____ SUPPLIED INFORMATION

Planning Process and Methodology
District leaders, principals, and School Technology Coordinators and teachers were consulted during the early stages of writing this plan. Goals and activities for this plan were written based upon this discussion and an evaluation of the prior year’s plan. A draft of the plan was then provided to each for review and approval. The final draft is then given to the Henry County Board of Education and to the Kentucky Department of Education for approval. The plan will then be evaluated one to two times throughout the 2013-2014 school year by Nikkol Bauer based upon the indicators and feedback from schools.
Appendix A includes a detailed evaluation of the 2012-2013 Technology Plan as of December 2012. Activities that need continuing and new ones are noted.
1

________

- [DIRECTIONS FOR THIS TASK] Please return every line from the material above where the string "Technology" occurs.

- [RESULT OF THIS TASK]
District leaders, principals, and School Technology Coordinators and teachers were consulted during the early stages of writing this plan. Goals and activities for this plan were written based upon this discussion and an evaluation of the prior year’s plan. A draft of the plan was then provided to each for review and approval. The final draft is then given to the Henry County Board of Education and to the Kentucky Department of Education for approval. The plan will then be evaluated one to two times throughout the 2013-2014 school year by Nikkol Bauer based upon the indicators and feedback from schools.
Appendix A includes a detailed evaluation of the 2012-2013 Technology Plan as of December 2012. Activities that need continuing and new ones are noted.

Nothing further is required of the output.